After reading Marcuse I've been left with some important thoughts but also some confusion. Particularly I am not clear on why (and how?) Marcuse shifts from talking about consumerism and "higher level culture" to sexuality in chapter 3. I found the parts about consumerism to be quite interesting and profound but I can't seem to find the relevance in the parts about sexuality. It is very possible that I need to go back and read this section again but it seemed like a drastic switch of content to the point that it seemed irrelevant. Obviously this stuff is in there for a reason so it's a shame to misunderstand it.
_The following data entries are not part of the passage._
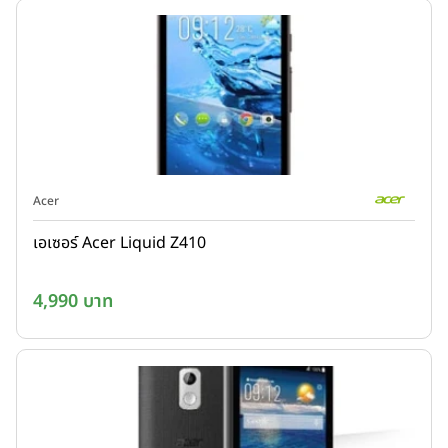
Acer
เอเซอร์ Acer Liquid Z410
4,990 บาท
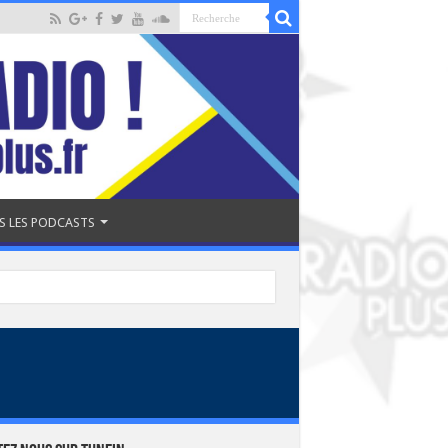
S LES PODCASTS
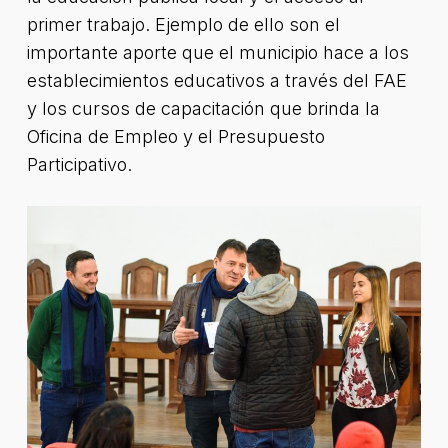
primer trabajo. Ejemplo de ello son el
importante aporte que el municipio hace a los
establecimientos educativos a través del FAE
y los cursos de capacitación que brinda la
Oficina de Empleo y el Presupuesto
Participativo.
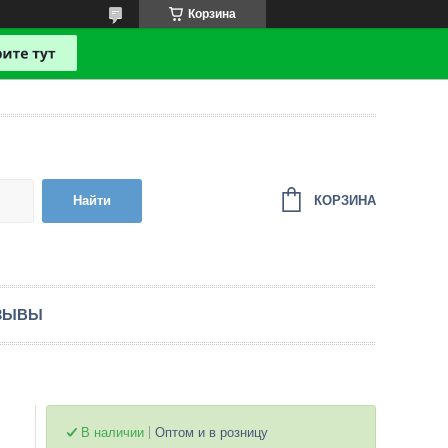
Корзина
КОРЗИНА
Найти
ЗЫВЫ
В наличии
Оптом и в розницу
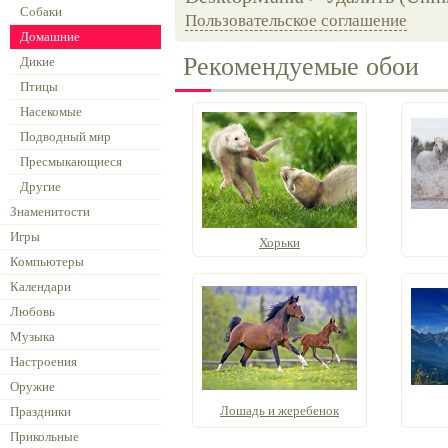
Собаки
Пользовательское соглашение
Домашние
Рекомендуемые обои
Дикие
Птицы
Насекомые
Подводный мир
Пресмыкающиеся
Другие
Знаменитости
Игры
Хорьки
Компьютеры
Календари
Любовь
Музыка
Настроения
Оружие
Лошадь и жеребенок
Праздники
Прикольные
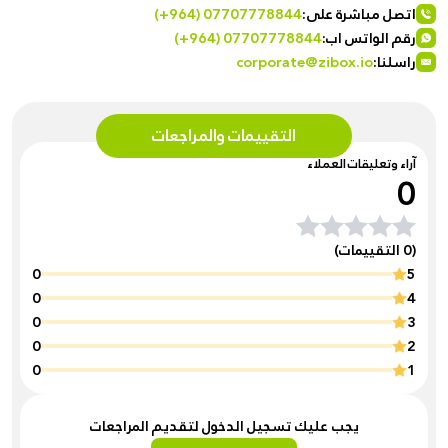
اتصل مباشرة على:
(+964) 07707778844
رقم الواتس اب:
(+964) 07707778844
راسلنا:
corporate@zibox.io
التقييمات والمراجعات
آراء وتعليقات العملاء
0
(0 التقييمات)
0
5
0
4
0
3
0
2
0
1
يجب عليك تسجيل الدخول لتقديم المراجعات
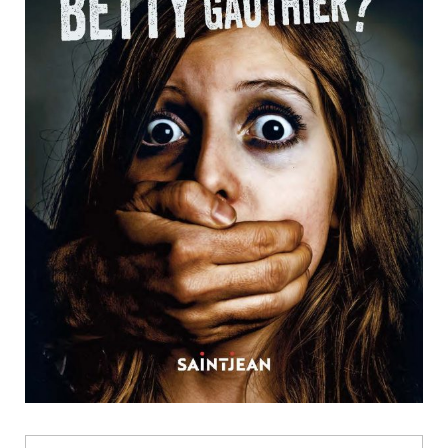
Nouveautés
Numérique
Livres audio
Meilleurs vendeurs
Page vedette
AUTEURS
À PROPOS
CONTACT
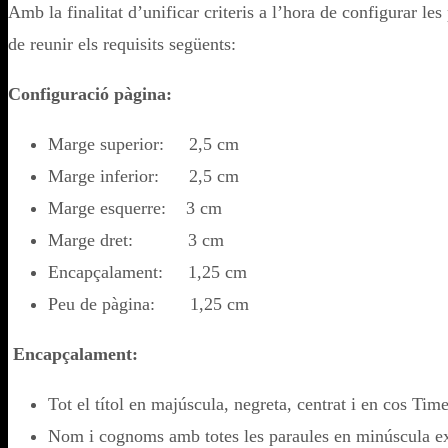
Amb la finalitat d’unificar criteris a l’hora de configurar les
de reunir els requisits següents:
Configuració pàgina:
Marge superior: 2,5 cm
Marge inferior: 2,5 cm
Marge esquerre: 3 cm
Marge dret: 3 cm
Encapçalament: 1,25 cm
Peu de pàgina: 1,25 cm
Encapçalament:
Tot el títol en majúscula, negreta, centrat i en cos Ti
Nom i cognoms amb totes les paraules en minúscula exc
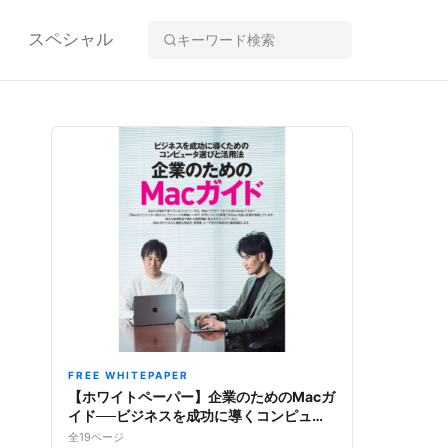
スペシャル
FREE WHITEPAPER
【ホワイトペーパー】企業のためのMacガ
イド──ビジネスを成功に導くコンピュー
タ選びと活用法
全19ページ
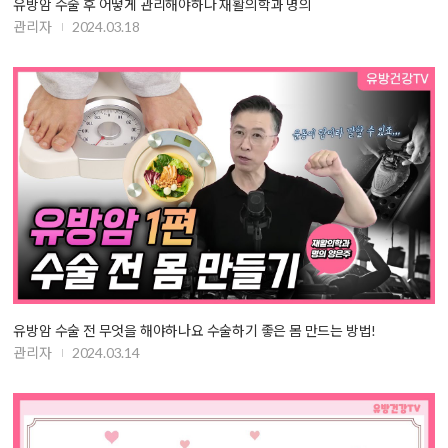
유방암 수술 후 어떻게 관리해야하나 재활의학과 명의
관리자
2024.03.18
유방암 수술 전 무엇을 해야하나요 수술하기 좋은 몸 만드는 방법!
관리자
2024.03.14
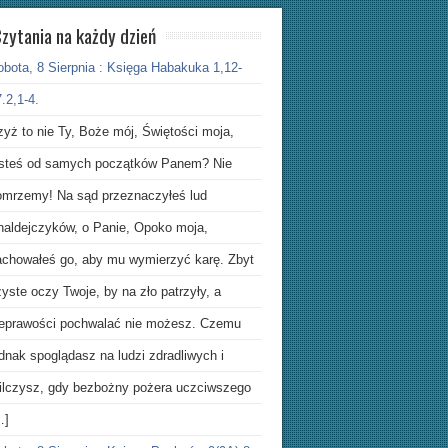
zytania na każdy dzień
obota, 8 Sierpnia : Księga Habakuka 1,12-
.2,1-4.
yż to nie Ty, Boże mój, Świętości moja,
esteś od samych początków Panem? Nie
omrzemy! Na sąd przeznaczyłeś lud
haldejczyków, o Panie, Opoko moja,
achowałeś go, aby mu wymierzyć karę. Zbyt
yste oczy Twoje, by na zło patrzyły, a
ieprawości pochwalać nie możesz. Czemu
dnak spoglądasz na ludzi zdradliwych i
ilczysz, gdy bezbożny pożera uczciwszego
…]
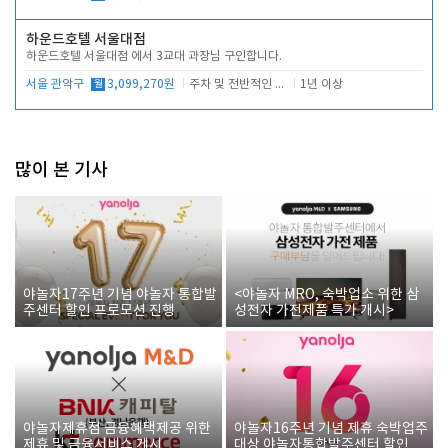
하운드호텔 서울대점
하운드호텔 서울대점 에서 3교대 과장님 구인합니다.
서울 관악구
월
3,099,270원
주차 및 전반적인 당번업무
1년 이상
많이 본 기사
야놀자17주년 기념 야놀자 통합발
<야놀자 MRO, 숙박업소 위한 삼
주센터 할인 프로모션 진행
성전자 가전제품 특가 개시>
야놀자제휴점 금융혜택제공 위한
야놀자16주년 기념 제휴 숙박업주
제휴 및 금융서비스 게시
대상 야놀자통합발주센터 할인쿠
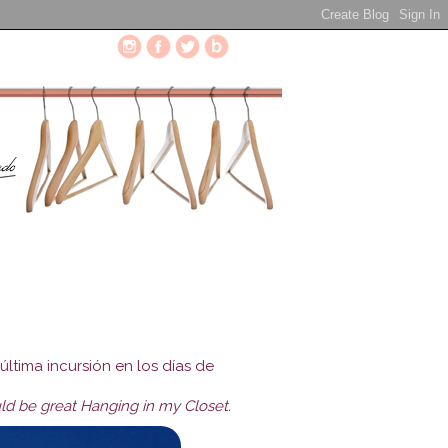
ltima incursión en los días de
ould be great Hanging in my Closet.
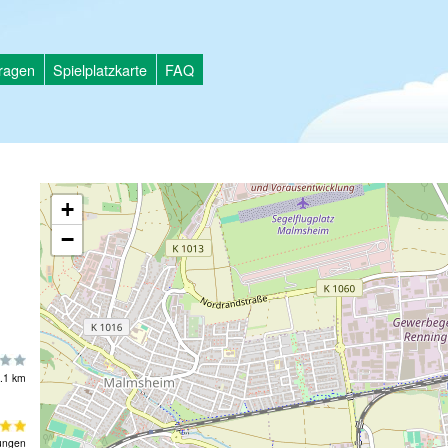
tragen
Spielplatzkarte
FAQ
+
−
.1 km
ungen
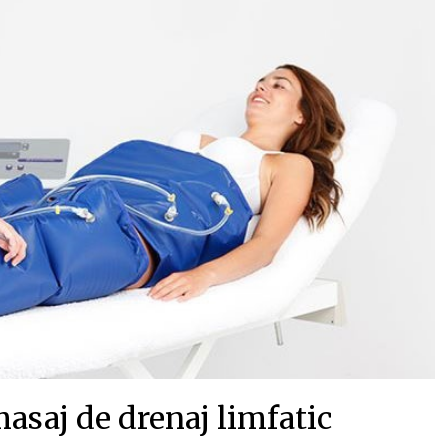
masaj de drenaj limfatic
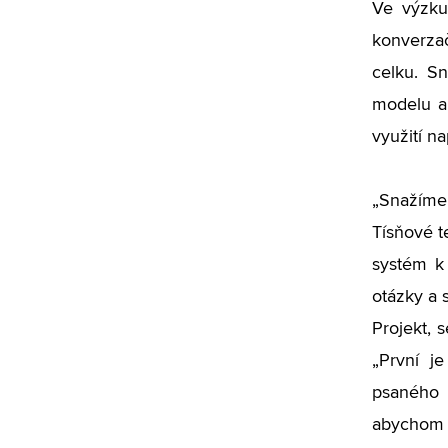
Ve výzku
konverza
celku. Sn
modelu a 
využití n
„Snažíme 
Tísňové t
systém k
otázky a 
Projekt, 
„První j
psaného 
abychom d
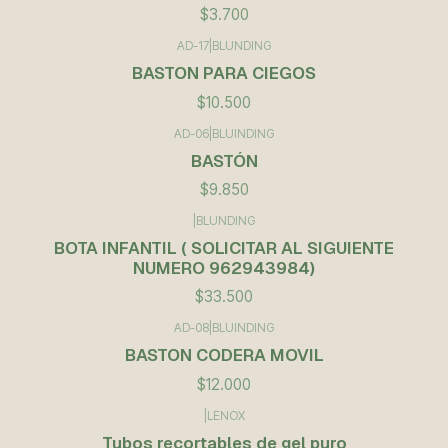
$3.700
AD-17
|
BLUNDING
BASTON PARA CIEGOS
$10.500
AD-06
|
BLUINDING
BASTÓN
$9.850
|
BLUNDING
BOTA INFANTIL ( SOLICITAR AL SIGUIENTE
NUMERO 962943984)
$33.500
AD-08
|
BLUINDING
BASTON CODERA MOVIL
$12.000
|
LENOX
Tubos recortables de gel puro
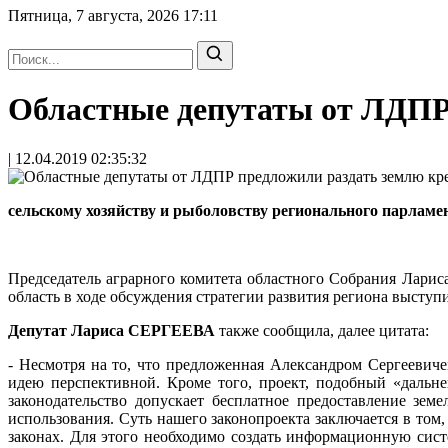
Пятница, 7 августа, 2026
17:11
Областные депутаты от ЛДПР
| 12.04.2019 02:35:32
сельскому хозяйству и рыболовству регионального пар
Председатель аграрного комитета областного Собрания Лари
область в ходе обсуждения стратегии развития региона выс
Депутат Лариса СЕРГЕЕВА
также сообщила, далее цитата:
- Несмотря на то, что предложенная Александром Сергеевиче
идею перспективной. Кроме того, проект, подобный «дальне
законодательство допускает бесплатное предоставление зе
использования. Суть нашего законопроекта заключается в то
законах. Для этого необходимо создать информационную сист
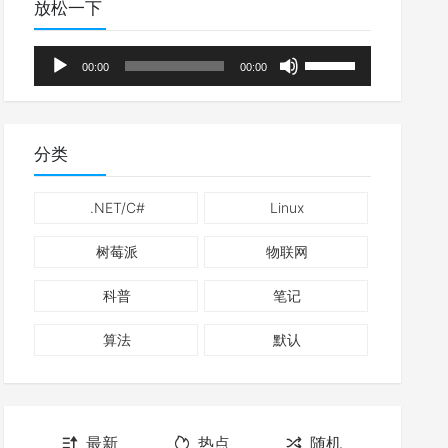
放松一下
音
使
00:00
00:00
频
用
播
上
放
/
分类
器
下
箭
.NET/C#
Linux
头
树莓派
物联网
键
来
科普
笔记
增
高
算法
默认
或
降
低
最新
热点
随机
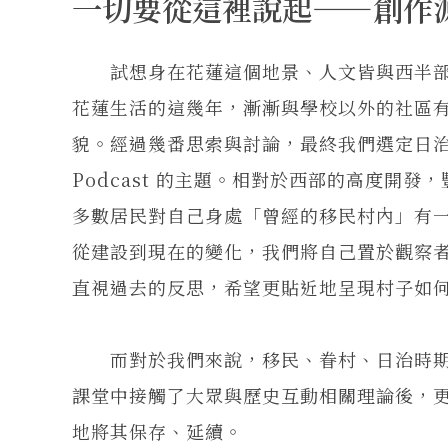
一切要從這裡說起——創作
試想身在花蓮這個地景、人文皆與西半部
花蓮生活的這幾年，漸漸與學校以外的社區
貌。經過幾番思索與討論，最終我們選定日
Podcast 的主題。相對於西部的高度開
多數居民對自己身處「曾經的移民村內」有一
從建設到現在的變化，我們將自己置於觀察
直視過去的反思，希望更貼近地呈現村子如
而對於我們來說，移民、眷村、日治時期
課堂中接觸了大眾與歷史互動相關理論後，
地將其保存、延續。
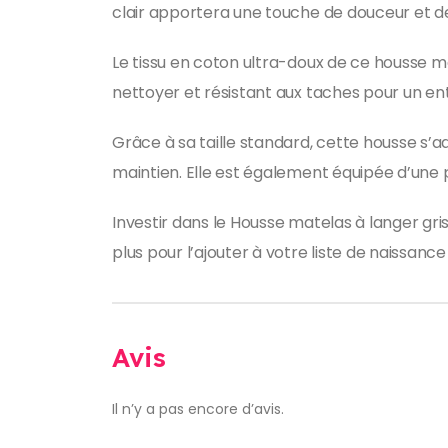
clair apportera une touche de douceur et d
Le tissu en coton ultra-doux de ce housse ma
nettoyer et résistant aux taches pour un ent
Grâce à sa taille standard, cette housse s’
maintien. Elle est également équipée d’une 
Investir dans le Housse matelas à langer gri
plus pour l’ajouter à votre liste de naissance
Avis
Il n’y a pas encore d’avis.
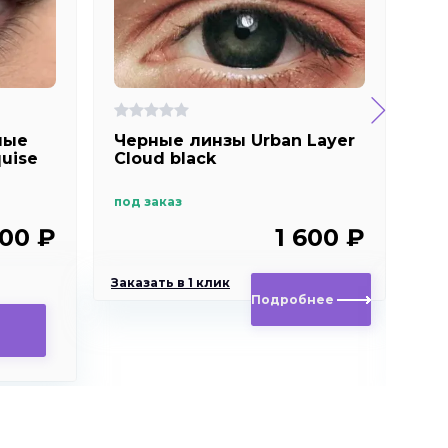
ные
Черные линзы Urban Layer
До
quise
Cloud black
ко
Ал
под заказ
в н
700 ₽
1 600 ₽
990
Заказать в 1 клик
Подробнее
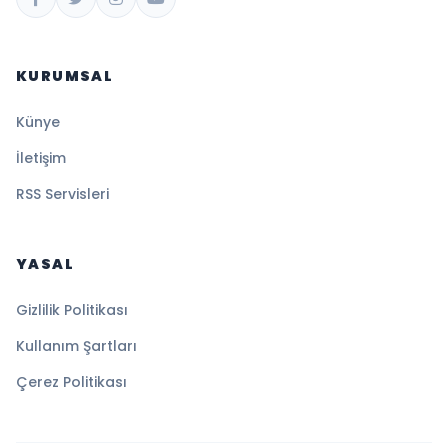
KURUMSAL
Künye
İletişim
RSS Servisleri
YASAL
Gizlilik Politikası
Kullanım Şartları
Çerez Politikası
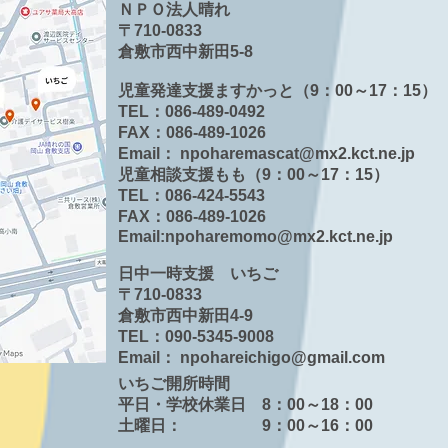
ＮＰＯ法人晴れ
〒710-​0833
倉敷市西中新田5-8
児童発達支援ますかっと（9：00～17：15）
TEL：086-489-0492
FAX：086-489-1026
Email：
npoharemascat@mx2.kct.ne.jp
児童相談支援もも（9：00～17：15
TEL：086-424-5543
FAX：086-489-1026
Email:
npoharemomo@mx2.kct.ne.jp
日中一時支援 いちご
〒710-0833
倉敷市西中新田4-9
TEL：090-5345-9008
Email：
npohareichigo@gmail.com
いちご開所時間
平日・学校休業日 8：00～18：00
土曜日： 9：00～16：00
When I read Marcuse, I can't help but feel like I'm just reading the strings of thoughts that just pop into his head. He rambles on about so many different topics and sort of relates them to what his main idea is sometimes but not always.However, I find his discussion on art in chapter 3 to be especially interesting. He focuses on the alienation involved with artwork and claims, "prior to the advent of this cultural reconciliation, literature and art were essentially alienation...they were a rational, cognitive force, revealing a dimension of man and nature which was repressed and repelled in reality." I can buy this, that art does expose the dimension of man who cannot be accepted in reality. But you would have to discount all realist art. Marcuse goes on to argue that, "the developing technological reality undermines not only the traditional forms but the very basis of the artistic alienation-that is, it tends to invalidate not only certain "styles" but also the very substance of art." This is where he loses me. I understand that the examples he uses, Madam Bovary and Romeo and Juliet, are tragic art pieces of "historical essence," but I don't think that the emergence of technology invalidates the alienation in art at all. On the contrary, I think technical advances allow us to develop new arts that still include the essential aspect of alienation as well as several other ideas.